Dáil debates

Wednesday, 24 September 2025

Child Poverty and Homelessness: Motion [Private Members]

 

3:40 am

Photo of Conor McGuinnessConor McGuinness (Waterford, Sinn Fein)

Right now in Ireland, 5,000 children are homeless and more than 100,000 children are living in consistent poverty. That is only the tip of the iceberg and what the official figures are telling us. One in five children is living below the poverty line once housing costs are counted and 250,000 children in this State are in enforced deprivation. This is a State that has recorded unprecedented surpluses and in that context, children are paying the highest price for Government failure.

Let us not kid ourselves; this has not happened by accident. It is not happenstance. It is the consequence of years of underinvestment and a refusal to ensure adequate funding. It is the result of Ministers refusing to index core rates and child income supports and starving the very community infrastructure that keeps families afloat like family resource centres, youth work, community development programmes, breakfast and after-school clubs, addiction supports and local mental health supports. These services need multi-annual, ring-fenced funding. Instead, they have been left scrambling year to year. We see the impact of this across a whole litany of failures that face children every single day, including record child homelessness and the CAMHS crisis.

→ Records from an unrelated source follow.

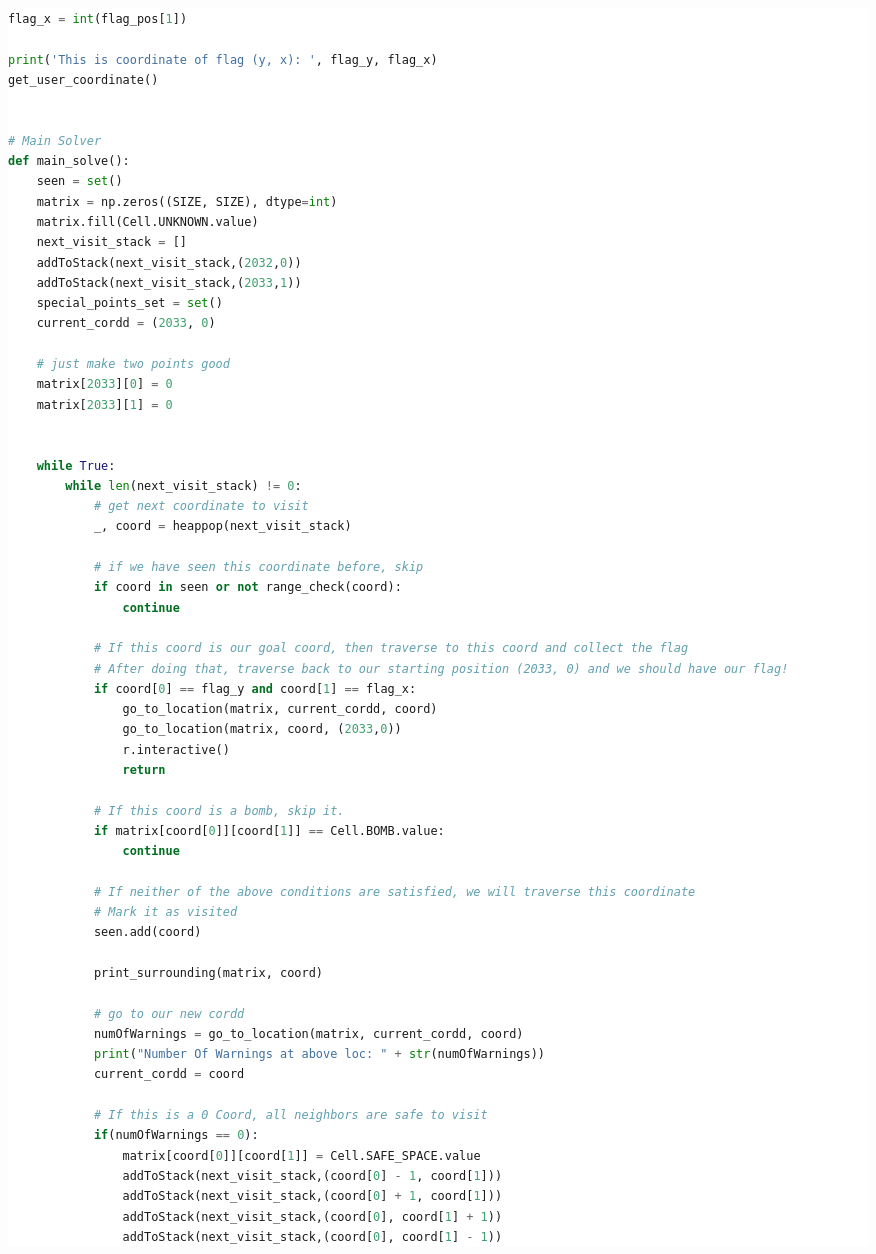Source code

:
 ```python
flag_x = int(flag_pos[1])

print('This is coordinate of flag (y, x): ', flag_y, flag_x)
get_user_coordinate()


# Main Solver
def main_solve():
	seen = set()
	matrix = np.zeros((SIZE, SIZE), dtype=int)
	matrix.fill(Cell.UNKNOWN.value)
	next_visit_stack = []
	addToStack(next_visit_stack,(2032,0))
	addToStack(next_visit_stack,(2033,1))
	special_points_set = set()
	current_cordd = (2033, 0)

	# just make two points good
	matrix[2033][0] = 0
	matrix[2033][1] = 0


	while True:
		while len(next_visit_stack) != 0:
			# get next coordinate to visit
			_, coord = heappop(next_visit_stack)

			# if we have seen this coordinate before, skip
			if coord in seen or not range_check(coord):
				continue

			# If this coord is our goal coord, then traverse to this coord and collect the flag
			# After doing that, traverse back to our starting position (2033, 0) and we should have our flag!
			if coord[0] == flag_y and coord[1] == flag_x:
				go_to_location(matrix, current_cordd, coord)
				go_to_location(matrix, coord, (2033,0))
				r.interactive()
				return

			# If this coord is a bomb, skip it.
			if matrix[coord[0]][coord[1]] == Cell.BOMB.value:
				continue

			# If neither of the above conditions are satisfied, we will traverse this coordinate
			# Mark it as visited
			seen.add(coord)

			print_surrounding(matrix, coord)

			# go to our new cordd
			numOfWarnings = go_to_location(matrix, current_cordd, coord)
			print("Number Of Warnings at above loc: " + str(numOfWarnings))
			current_cordd = coord

			# If this is a 0 Coord, all neighbors are safe to visit
			if(numOfWarnings == 0):
				matrix[coord[0]][coord[1]] = Cell.SAFE_SPACE.value
				addToStack(next_visit_stack,(coord[0] - 1, coord[1]))
				addToStack(next_visit_stack,(coord[0] + 1, coord[1]))
				addToStack(next_visit_stack,(coord[0], coord[1] + 1))
				addToStack(next_visit_stack,(coord[0], coord[1] - 1))
```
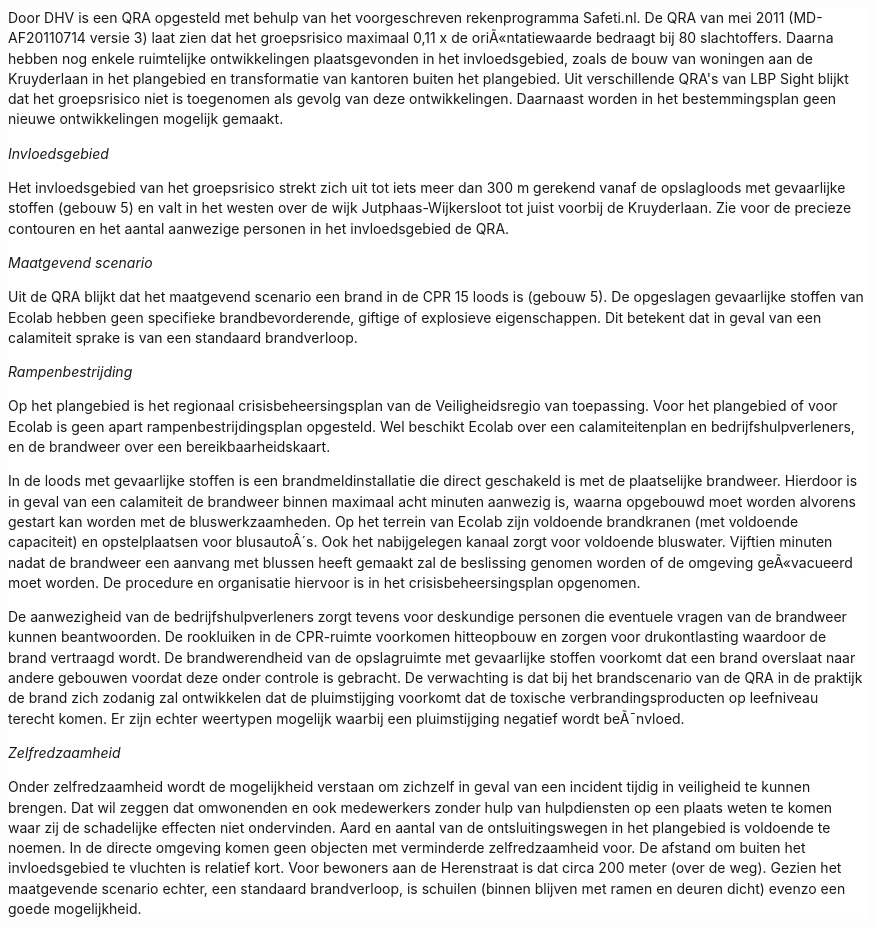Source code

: Door DHV is een QRA opgesteld met behulp van het voorgeschreven rekenprogramma Safeti.nl. De QRA van mei 2011 (MD\-AF20110714 versie 3\) laat zien dat het groepsrisico maximaal 0,11 x de oriÃ«ntatiewaarde bedraagt bij 80 slachtoffers. Daarna hebben nog enkele ruimtelijke ontwikkelingen plaatsgevonden in het invloedsgebied, zoals de bouw van woningen aan de Kruyderlaan in het plangebied en transformatie van kantoren buiten het plangebied. Uit verschillende QRA's van LBP Sight blijkt dat het groepsrisico niet is toegenomen als gevolg van deze ontwikkelingen. Daarnaast worden in het bestemmingsplan geen nieuwe ontwikkelingen mogelijk gemaakt.

*Invloedsgebied*

Het invloedsgebied van het groepsrisico strekt zich uit tot iets meer dan 300 m gerekend vanaf de opslagloods met gevaarlijke stoffen (gebouw 5\) en valt in het westen over de wijk Jutphaas\-Wijkersloot tot juist voorbij de Kruyderlaan. Zie voor de precieze contouren en het aantal aanwezige personen in het invloedsgebied de QRA.

*Maatgevend scenario*

Uit de QRA blijkt dat het maatgevend scenario een brand in de CPR 15 loods is (gebouw 5\). De opgeslagen gevaarlijke stoffen van Ecolab hebben geen specifieke brandbevorderende, giftige of explosieve eigenschappen. Dit betekent dat in geval van een calamiteit sprake is van een standaard brandverloop.

*Rampenbestrijding*

Op het plangebied is het regionaal crisisbeheersingsplan van de Veiligheidsregio van toepassing. Voor het plangebied of voor Ecolab is geen apart rampenbestrijdingsplan opgesteld. Wel beschikt Ecolab over een calamiteitenplan en bedrijfshulpverleners, en de brandweer over een bereikbaarheidskaart.

In de loods met gevaarlijke stoffen is een brandmeldinstallatie die direct geschakeld is met de plaatselijke brandweer. Hierdoor is in geval van een calamiteit de brandweer binnen maximaal acht minuten aanwezig is, waarna opgebouwd moet worden alvorens gestart kan worden met de bluswerkzaamheden. Op het terrein van Ecolab zijn voldoende brandkranen (met voldoende capaciteit) en opstelplaatsen voor blusautoÂ´s. Ook het nabijgelegen kanaal zorgt voor voldoende bluswater. Vijftien minuten nadat de brandweer een aanvang met blussen heeft gemaakt zal de beslissing genomen worden of de omgeving geÃ«vacueerd moet worden. De procedure en organisatie hiervoor is in het crisisbeheersingsplan opgenomen.

De aanwezigheid van de bedrijfshulpverleners zorgt tevens voor deskundige personen die eventuele vragen van de brandweer kunnen beantwoorden. De rookluiken in de CPR\-ruimte voorkomen hitteopbouw en zorgen voor drukontlasting waardoor de brand vertraagd wordt. De brandwerendheid van de opslagruimte met gevaarlijke stoffen voorkomt dat een brand overslaat naar andere gebouwen voordat deze onder controle is gebracht. De verwachting is dat bij het brandscenario van de QRA in de praktijk de brand zich zodanig zal ontwikkelen dat de pluimstijging voorkomt dat de toxische verbrandingsproducten op leefniveau terecht komen. Er zijn echter weertypen mogelijk waarbij een pluimstijging negatief wordt beÃ¯nvloed.

*Zelfredzaamheid*

Onder zelfredzaamheid wordt de mogelijkheid verstaan om zichzelf in geval van een incident tijdig in veiligheid te kunnen brengen. Dat wil zeggen dat omwonenden en ook medewerkers zonder hulp van hulpdiensten op een plaats weten te komen waar zij de schadelijke effecten niet ondervinden. Aard en aantal van de ontsluitingswegen in het plangebied is voldoende te noemen. In de directe omgeving komen geen objecten met verminderde zelfredzaamheid voor. De afstand om buiten het invloedsgebied te vluchten is relatief kort. Voor bewoners aan de Herenstraat is dat circa 200 meter (over de weg). Gezien het maatgevende scenario echter, een standaard brandverloop, is schuilen (binnen blijven met ramen en deuren dicht) evenzo een goede mogelijkheid.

Children are waiting unconscionably long times for disability assessments. This Government is breaking the law on therapies. I could also mention scoliosis and spinal waiting lists, shortages of school spaces, school building delays, unaffordable childcare and school transport chaos. Families are turning to food banks while parents skip meals so children can eat. The ESRI has shown today that child poverty is at crash-era levels. Barnardos has shown that almost half of families are cutting back on heating, electricity or food. Targets are set in press releases only to be missed by a mile. It does not have to be this way. Sinn Féin would do what this Government will not. We would guarantee adequacy by benchmarking and indexing core welfare and child income supports, and introducing targeted measures for low- and middle-income families. We would cut family bills by extending fuel support to low-income working families, moving all prepaid meter households and expanding free hot school meals, schoolbooks and school transport.

Communities need to be funded with sustained multi-annual investment in family resource centres and youth and community development. We need to recruit the therapists and clinicians to end scandalous CAMHS and scoliosis backlogs. We also see a need, as Deputy Eoin Ó Broin has laid out quite clearly, to build public and affordable housing at scale to end the pipeline into homelessness and poverty, because that is the legacy of this Government. The money exists but what is clearly missing is the political will. The legacy of Fianna Fáil, Fine Gael and the Lowry Independents is rising child poverty and homelessness. It does not have to be this way. With the right choices and the political will, we can end it.